Find each line below containing the word "Figure" and copy it.

◆ EXERCISE DATA ◆
---+---

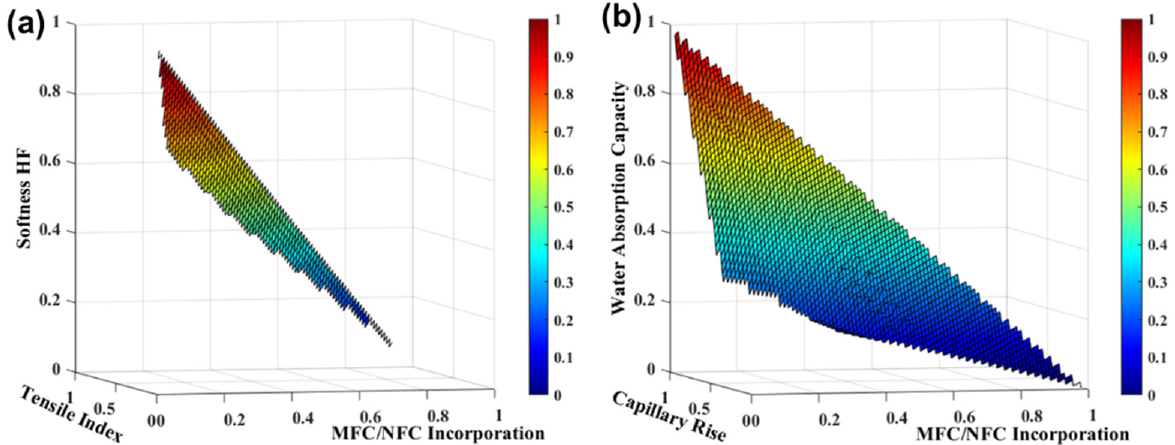
Figure 7. TSA-softness HF softness and tensile index properties ( a ) and water absorption capacity and capillary rise ( b ) with MFC/NFC incorporation in a eucalyptus slush pulp. The variables were normalized.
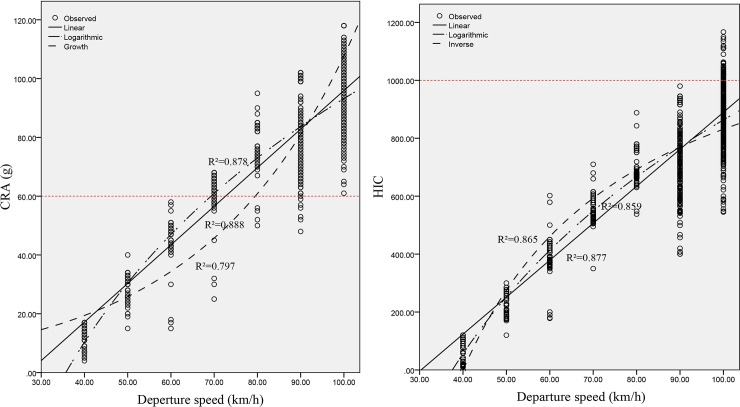
Relationship between the CRA, HIC and departure speed.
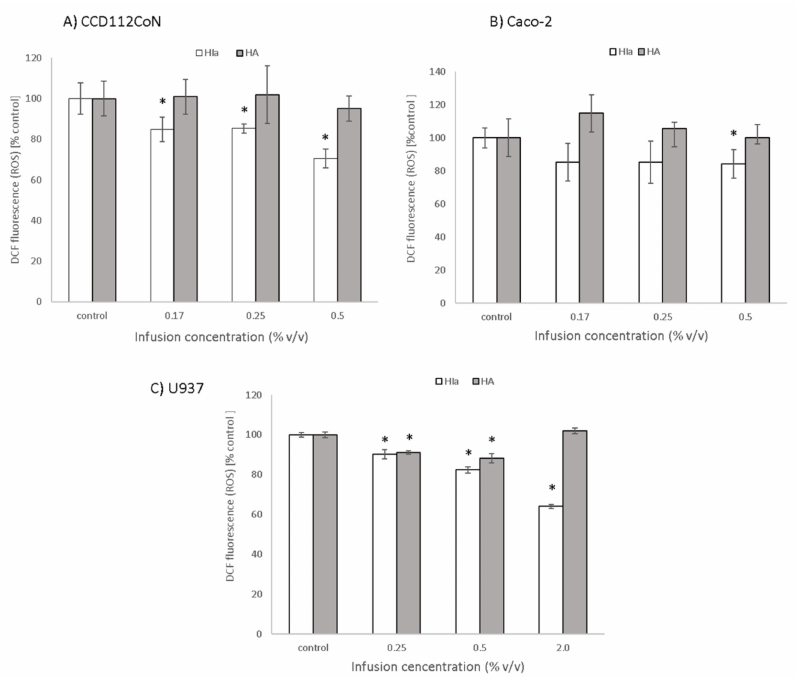
Figure 4. Protective effect of infusions against oxidative stress induction, determined with DCFH-DA assay in ( A ) CCD112CoN, ( B ) Caco-2, and ( C ) U937 cells. The mean ± SD of two separate experiments is presented; * p <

---+---

◆ FINAL ANSWER ◆
Figure 7. TSA-softness HF softness and tensile index properties ( a ) and water absorption capacity and capillary rise ( b ) with MFC/NFC incorporation in a eucalyptus slush pulp. The variables were normalized.
Figure 4. Protective effect of infusions against oxidative stress induction, determined with DCFH-DA assay in ( A ) CCD112CoN, ( B ) Caco-2, and ( C ) U937 cells. The mean ± SD of two separate experiments is presented; * p <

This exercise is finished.